Problem to work on: Select each line of the data below that includes the string "storage", and copy those lines out.

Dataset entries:
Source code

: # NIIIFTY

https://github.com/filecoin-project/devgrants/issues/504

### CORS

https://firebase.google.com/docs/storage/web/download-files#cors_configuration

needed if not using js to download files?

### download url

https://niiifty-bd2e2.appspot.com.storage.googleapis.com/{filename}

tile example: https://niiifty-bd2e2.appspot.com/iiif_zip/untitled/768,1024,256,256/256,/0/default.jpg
...
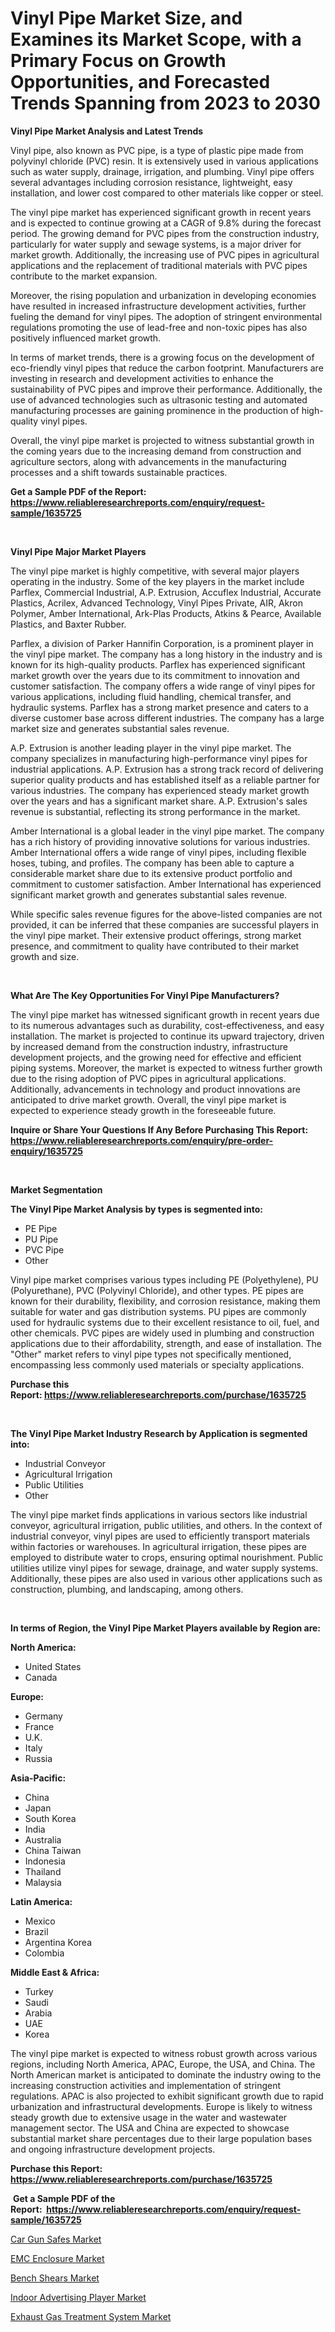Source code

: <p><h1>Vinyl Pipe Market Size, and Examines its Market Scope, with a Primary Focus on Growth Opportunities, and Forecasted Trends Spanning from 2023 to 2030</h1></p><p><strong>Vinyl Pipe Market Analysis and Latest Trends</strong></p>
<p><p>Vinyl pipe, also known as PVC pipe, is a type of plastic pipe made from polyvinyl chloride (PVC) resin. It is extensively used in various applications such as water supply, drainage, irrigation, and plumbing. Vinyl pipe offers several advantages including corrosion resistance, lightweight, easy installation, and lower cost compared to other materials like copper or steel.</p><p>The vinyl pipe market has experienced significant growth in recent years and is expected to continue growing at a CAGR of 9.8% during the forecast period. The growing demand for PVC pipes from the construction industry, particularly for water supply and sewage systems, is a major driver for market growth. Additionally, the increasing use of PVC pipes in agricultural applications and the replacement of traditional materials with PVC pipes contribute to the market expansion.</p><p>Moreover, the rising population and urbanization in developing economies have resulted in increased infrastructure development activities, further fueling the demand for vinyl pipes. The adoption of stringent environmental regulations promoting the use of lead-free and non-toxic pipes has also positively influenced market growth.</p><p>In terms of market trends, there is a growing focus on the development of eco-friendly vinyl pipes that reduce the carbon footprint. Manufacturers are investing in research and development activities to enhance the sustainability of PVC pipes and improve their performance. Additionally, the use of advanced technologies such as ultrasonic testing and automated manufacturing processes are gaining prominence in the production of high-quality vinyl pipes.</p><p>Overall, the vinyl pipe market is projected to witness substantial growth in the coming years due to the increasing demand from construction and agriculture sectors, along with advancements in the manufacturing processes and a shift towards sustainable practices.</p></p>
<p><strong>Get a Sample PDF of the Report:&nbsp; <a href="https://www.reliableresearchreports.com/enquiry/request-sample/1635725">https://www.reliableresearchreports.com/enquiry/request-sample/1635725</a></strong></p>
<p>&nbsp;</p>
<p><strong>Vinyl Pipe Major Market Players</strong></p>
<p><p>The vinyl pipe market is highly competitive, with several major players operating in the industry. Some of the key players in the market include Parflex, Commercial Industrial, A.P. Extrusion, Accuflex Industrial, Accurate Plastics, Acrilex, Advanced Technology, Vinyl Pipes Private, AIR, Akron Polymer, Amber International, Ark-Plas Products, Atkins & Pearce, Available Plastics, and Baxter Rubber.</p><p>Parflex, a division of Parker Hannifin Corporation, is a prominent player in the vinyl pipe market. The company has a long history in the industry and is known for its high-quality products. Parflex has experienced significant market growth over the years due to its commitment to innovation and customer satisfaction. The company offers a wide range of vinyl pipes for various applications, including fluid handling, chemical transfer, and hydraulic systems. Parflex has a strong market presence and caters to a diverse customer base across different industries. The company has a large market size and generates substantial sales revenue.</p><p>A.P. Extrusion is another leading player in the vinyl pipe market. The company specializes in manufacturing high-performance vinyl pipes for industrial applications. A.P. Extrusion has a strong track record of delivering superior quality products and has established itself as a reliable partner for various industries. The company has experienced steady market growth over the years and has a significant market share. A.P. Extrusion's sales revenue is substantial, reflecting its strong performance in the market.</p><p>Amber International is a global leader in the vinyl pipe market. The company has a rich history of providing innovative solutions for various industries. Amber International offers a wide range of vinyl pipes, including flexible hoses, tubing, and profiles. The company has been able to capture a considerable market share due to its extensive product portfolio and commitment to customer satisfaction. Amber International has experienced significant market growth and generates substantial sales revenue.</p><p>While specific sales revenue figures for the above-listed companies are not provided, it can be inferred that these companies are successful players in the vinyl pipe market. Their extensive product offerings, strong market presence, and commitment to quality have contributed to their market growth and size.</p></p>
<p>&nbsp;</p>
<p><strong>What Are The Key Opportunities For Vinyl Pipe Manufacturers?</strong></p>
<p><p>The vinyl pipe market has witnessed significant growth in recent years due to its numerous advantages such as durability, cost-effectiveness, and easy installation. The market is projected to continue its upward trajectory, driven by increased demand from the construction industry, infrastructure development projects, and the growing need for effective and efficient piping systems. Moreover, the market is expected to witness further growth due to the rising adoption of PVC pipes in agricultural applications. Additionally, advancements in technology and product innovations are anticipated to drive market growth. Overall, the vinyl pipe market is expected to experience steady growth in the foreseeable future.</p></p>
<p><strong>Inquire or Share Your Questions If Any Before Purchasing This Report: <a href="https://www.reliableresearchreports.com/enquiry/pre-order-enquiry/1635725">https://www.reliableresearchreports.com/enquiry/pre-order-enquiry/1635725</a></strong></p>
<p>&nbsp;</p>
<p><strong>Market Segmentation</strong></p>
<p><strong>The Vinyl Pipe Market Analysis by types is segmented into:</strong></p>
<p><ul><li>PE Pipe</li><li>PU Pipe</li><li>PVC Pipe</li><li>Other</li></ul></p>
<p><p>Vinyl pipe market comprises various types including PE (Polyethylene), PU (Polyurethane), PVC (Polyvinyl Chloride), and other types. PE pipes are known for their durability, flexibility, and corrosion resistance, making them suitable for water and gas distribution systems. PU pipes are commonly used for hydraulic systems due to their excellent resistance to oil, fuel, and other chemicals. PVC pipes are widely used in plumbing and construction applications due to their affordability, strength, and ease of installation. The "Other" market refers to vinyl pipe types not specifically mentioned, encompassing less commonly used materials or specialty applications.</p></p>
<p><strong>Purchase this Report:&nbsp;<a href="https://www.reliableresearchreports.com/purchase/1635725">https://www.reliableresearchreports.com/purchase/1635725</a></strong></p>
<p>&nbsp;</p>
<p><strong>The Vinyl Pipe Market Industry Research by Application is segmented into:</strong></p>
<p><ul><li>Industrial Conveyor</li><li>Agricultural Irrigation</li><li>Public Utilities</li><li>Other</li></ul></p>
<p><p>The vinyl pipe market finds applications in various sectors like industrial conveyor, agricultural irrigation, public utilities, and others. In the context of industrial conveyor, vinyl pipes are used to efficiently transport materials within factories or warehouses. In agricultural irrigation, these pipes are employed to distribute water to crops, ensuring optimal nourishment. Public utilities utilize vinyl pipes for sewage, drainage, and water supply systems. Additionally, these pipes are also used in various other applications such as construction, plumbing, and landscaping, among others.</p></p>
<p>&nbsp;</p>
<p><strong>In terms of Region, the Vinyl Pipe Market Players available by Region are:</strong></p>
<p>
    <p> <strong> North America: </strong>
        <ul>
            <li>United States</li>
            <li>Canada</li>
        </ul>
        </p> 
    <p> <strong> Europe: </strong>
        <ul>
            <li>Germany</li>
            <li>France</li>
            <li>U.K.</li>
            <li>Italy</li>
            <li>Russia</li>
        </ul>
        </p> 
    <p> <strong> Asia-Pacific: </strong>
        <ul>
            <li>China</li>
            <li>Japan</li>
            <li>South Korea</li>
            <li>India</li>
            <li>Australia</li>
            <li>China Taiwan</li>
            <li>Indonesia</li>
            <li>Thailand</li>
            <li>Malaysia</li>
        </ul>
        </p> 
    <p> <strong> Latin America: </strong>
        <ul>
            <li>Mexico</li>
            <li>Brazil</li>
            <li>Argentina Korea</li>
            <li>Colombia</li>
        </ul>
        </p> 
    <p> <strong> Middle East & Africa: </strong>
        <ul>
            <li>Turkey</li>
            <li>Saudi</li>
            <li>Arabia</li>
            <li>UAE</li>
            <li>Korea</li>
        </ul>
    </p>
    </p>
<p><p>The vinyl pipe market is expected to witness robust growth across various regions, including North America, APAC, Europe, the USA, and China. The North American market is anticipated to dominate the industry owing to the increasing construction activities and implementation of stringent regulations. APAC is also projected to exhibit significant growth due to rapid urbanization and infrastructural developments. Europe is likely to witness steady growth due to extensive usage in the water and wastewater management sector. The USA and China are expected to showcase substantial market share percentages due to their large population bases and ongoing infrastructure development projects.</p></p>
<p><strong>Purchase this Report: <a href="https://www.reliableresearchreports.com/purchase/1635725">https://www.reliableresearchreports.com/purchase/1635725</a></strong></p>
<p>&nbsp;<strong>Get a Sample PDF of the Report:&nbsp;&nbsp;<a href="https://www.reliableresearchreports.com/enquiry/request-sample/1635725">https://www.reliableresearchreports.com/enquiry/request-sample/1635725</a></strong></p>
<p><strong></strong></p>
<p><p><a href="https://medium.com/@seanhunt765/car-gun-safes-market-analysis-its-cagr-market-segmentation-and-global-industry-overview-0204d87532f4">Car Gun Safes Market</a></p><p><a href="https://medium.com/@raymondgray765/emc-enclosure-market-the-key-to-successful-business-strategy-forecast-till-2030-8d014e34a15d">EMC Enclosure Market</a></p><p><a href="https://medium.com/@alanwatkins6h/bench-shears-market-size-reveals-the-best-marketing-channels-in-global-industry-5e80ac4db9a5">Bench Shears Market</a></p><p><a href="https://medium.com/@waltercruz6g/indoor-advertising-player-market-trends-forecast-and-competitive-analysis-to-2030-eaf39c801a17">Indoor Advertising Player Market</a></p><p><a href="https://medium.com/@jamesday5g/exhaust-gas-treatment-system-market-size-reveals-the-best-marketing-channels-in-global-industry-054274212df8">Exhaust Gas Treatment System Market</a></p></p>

Task output:
https://firebase.google.com/docs/storage/web/download-files#cors_configuration
https://niiifty-bd2e2.appspot.com.storage.googleapis.com/{filename}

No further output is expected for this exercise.